ピッチクロックの導入時期は明らかになっていませんが、これはかなり早い段階で実現しそうです。
32クラブ拡大の方針
またインタビューではMLBのフランチャイズを現行の30から32に拡大するプランも出ています。
このトピックはストリーミング配信のブラックアウトの話題から派生したもでした。
ストリーミングのブラックアウトとは?
MLBのストリーミング配信ではブラックアウト・ポリシーというのがあります。これはNFLなどでもあるのですが、MLBの場合、地元のローカル放送とTBSなどの全国放送が同一の試合を放送する際に、ローカル放送を受信できるエリアは全国放送分がブラックアウトされる(放送させない)というもの。言わば、地元メディアを優先している考え方です。
ストリーミングのブラックアウトを廃止したい
マンフレッド氏はまた、この話題は、6月のオーナーズミーティングで主要な議論となったと述べ、放送局との契約にブラックアウト条項が盛り込まれていることを指摘した上で、MLBにとってもこれを段階的に廃止することが「最優先事項」であると語っています。

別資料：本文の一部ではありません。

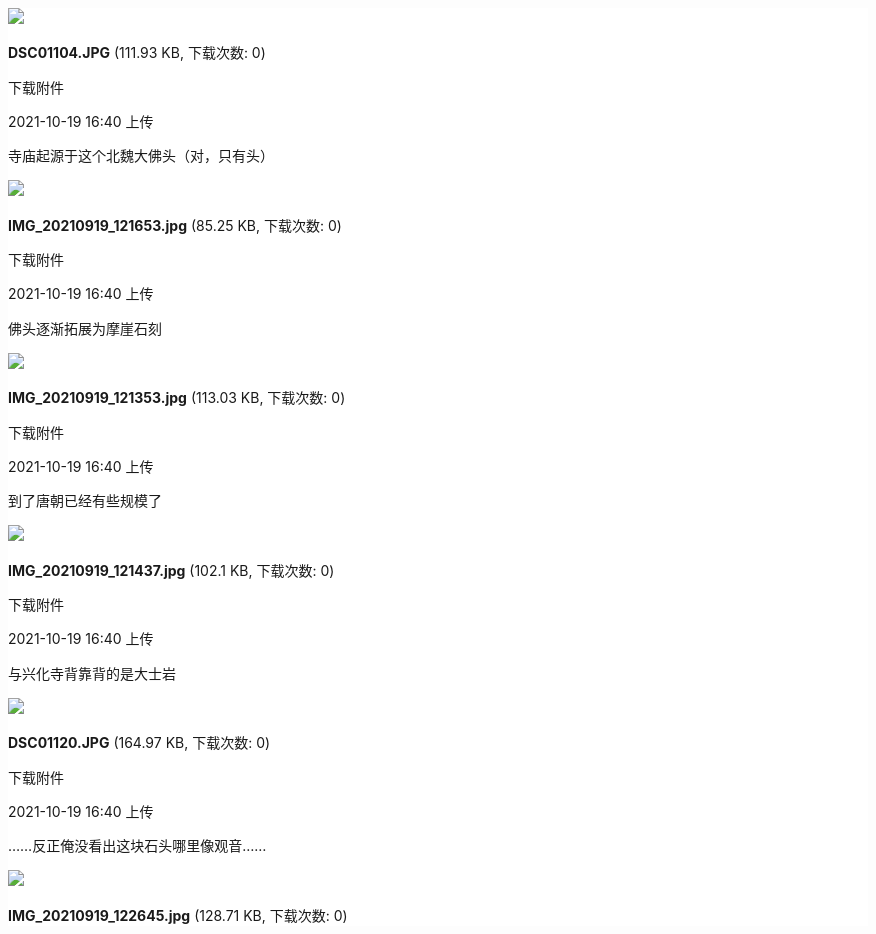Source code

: <img src="https://img.saraba1st.com/forum/202110/19/164049p2fyedqhvkzlldzl.jpg" referrerpolicy="no-referrer">


<strong>DSC01104.JPG</strong> (111.93 KB, 下载次数: 0)

下载附件

2021-10-19 16:40 上传


寺庙起源于这个北魏大佛头（对，只有头）

<img src="https://img.saraba1st.com/forum/202110/19/164049sugw4tuilj7ihwhv.jpg" referrerpolicy="no-referrer">


<strong>IMG_20210919_121653.jpg</strong> (85.25 KB, 下载次数: 0)

下载附件

2021-10-19 16:40 上传


佛头逐渐拓展为摩崖石刻

<img src="https://img.saraba1st.com/forum/202110/19/164049bmzdklxsllskllfp.jpg" referrerpolicy="no-referrer">


<strong>IMG_20210919_121353.jpg</strong> (113.03 KB, 下载次数: 0)

下载附件

2021-10-19 16:40 上传


到了唐朝已经有些规模了

<img src="https://img.saraba1st.com/forum/202110/19/164049rwf9qdnpyudfqypq.jpg" referrerpolicy="no-referrer">


<strong>IMG_20210919_121437.jpg</strong> (102.1 KB, 下载次数: 0)

下载附件

2021-10-19 16:40 上传


与兴化寺背靠背的是大士岩

<img src="https://img.saraba1st.com/forum/202110/19/164056nendlo7lhhlnhzad.jpg" referrerpolicy="no-referrer">


<strong>DSC01120.JPG</strong> (164.97 KB, 下载次数: 0)

下载附件

2021-10-19 16:40 上传


……反正俺没看出这块石头哪里像观音……

<img src="https://img.saraba1st.com/forum/202110/19/164056lhohh0kkhxajwzlm.jpg" referrerpolicy="no-referrer">


<strong>IMG_20210919_122645.jpg</strong> (128.71 KB, 下载次数: 0)
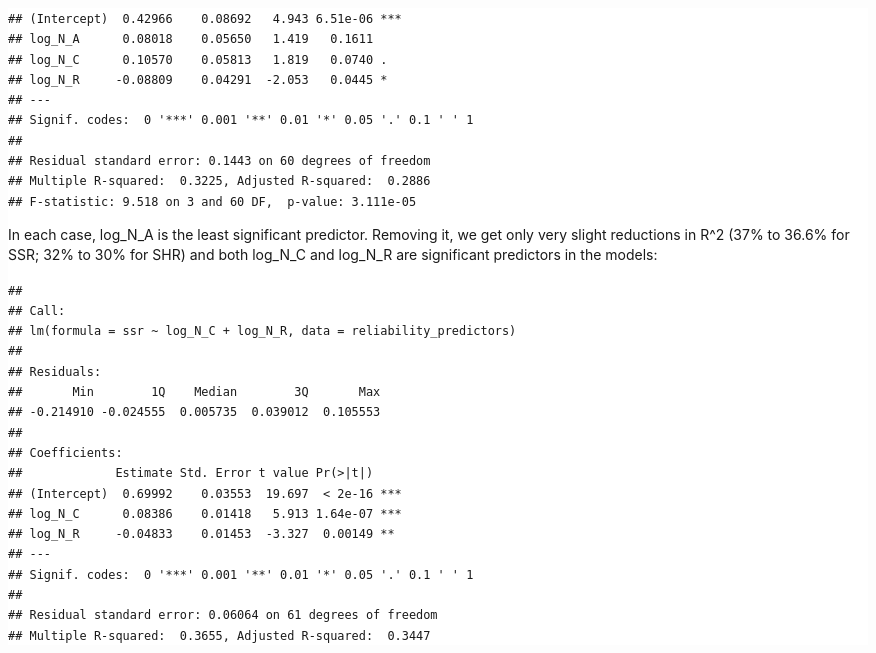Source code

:     ## (Intercept)  0.42966    0.08692   4.943 6.51e-06 ***
    ## log_N_A      0.08018    0.05650   1.419   0.1611    
    ## log_N_C      0.10570    0.05813   1.819   0.0740 .  
    ## log_N_R     -0.08809    0.04291  -2.053   0.0445 *  
    ## ---
    ## Signif. codes:  0 '***' 0.001 '**' 0.01 '*' 0.05 '.' 0.1 ' ' 1
    ## 
    ## Residual standard error: 0.1443 on 60 degrees of freedom
    ## Multiple R-squared:  0.3225, Adjusted R-squared:  0.2886 
    ## F-statistic: 9.518 on 3 and 60 DF,  p-value: 3.111e-05

In each case, log_N_A is the least significant predictor. Removing it,
we get only very slight reductions in R^2 (37% to 36.6% for SSR; 32% to
30% for SHR) and both log_N_C and log_N_R are significant predictors in
the models:

    ## 
    ## Call:
    ## lm(formula = ssr ~ log_N_C + log_N_R, data = reliability_predictors)
    ## 
    ## Residuals:
    ##       Min        1Q    Median        3Q       Max 
    ## -0.214910 -0.024555  0.005735  0.039012  0.105553 
    ## 
    ## Coefficients:
    ##             Estimate Std. Error t value Pr(>|t|)    
    ## (Intercept)  0.69992    0.03553  19.697  < 2e-16 ***
    ## log_N_C      0.08386    0.01418   5.913 1.64e-07 ***
    ## log_N_R     -0.04833    0.01453  -3.327  0.00149 ** 
    ## ---
    ## Signif. codes:  0 '***' 0.001 '**' 0.01 '*' 0.05 '.' 0.1 ' ' 1
    ## 
    ## Residual standard error: 0.06064 on 61 degrees of freedom
    ## Multiple R-squared:  0.3655, Adjusted R-squared:  0.3447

このブラックアウトは正直、日本でMLB.tvを見ている分にはあまり不便さを感じないので、実感が湧かないのですが、アメリカではストリーミングの規制の解除を求める声があるというくらいに思っておいていいのでは思います。
ただ、ローカル放送局の広告収入が減りますから、既得権益とは言え慎重にやるべきでは?とも思います。
32クラブにしたい!
そして件について、マンフレッド氏は、多くの億万長者がストリーミング配信に興味を持っており、クラブ拡大への需要があることを明かし、「32球団にしたい」とも述べております。
数年前から候補として上がっているのはポートランド、ナッシュビルそしてシャーロットです。現フィリーズのベースボール・オペレーション社長のデーブ・ドンブロウスキ氏は、就任前、ナッシュビルの新クラブ設立に向けて動いているグループに参加しておりました。
なお、アスレチックスとレイズの動きにも影響が出るかもしれません。MLBはアスレチックスに対してラスベガスへ移転したとしても費用は請求しないとの見解をしてしています。オークランドで新球場を作るプランも進む中、どう動くのかというところですが、レイズとアスレチックスはあくまで移転に関してなので、拡張に関してはまた別のクラブということになります。
ピート・ローズ好き?
なお、マンフレッド氏は今後、ピート・ローズの名誉回復にも動くかもしれません。
これも割と頻繁に出てきた話題ではあります。監督在任中に野球賭博に関わっていたことが発覚したピート・ローズは、1989年に永久追放処分を課されております。
ローズはMLBに3度目の復権嘆願書を提出したと伝えられており、彼の弁護士は、サイン・スティーリングでヒューストン・アストロズへの制裁がないのに、ローズが制裁されるのは不当であると主張・・・いやいや、アストロズは関係者のサスペンションから、ドラフト放棄までかなり制裁を課されていますけどね。
MLBはロトとも近くなっています。しかし、野球と賭け事を遠ざける理由はフィールドのプレーに外部圧力がかかることをなくすためです。
いずれにせよ、マンフレッドはローズの言い分を聞く気でいるようです。ここは勝手にしろというところですね。
以上、決定事項ではなく、実現の可能性が高いのはピッチクロック、ロボ・アンプの順。ロボ・アンプの2024年導入はあくまでコミッショナーの希望的時期。32クラブはもう少し先というところでしょう。
以上、お読みいただき、ありがとうございました。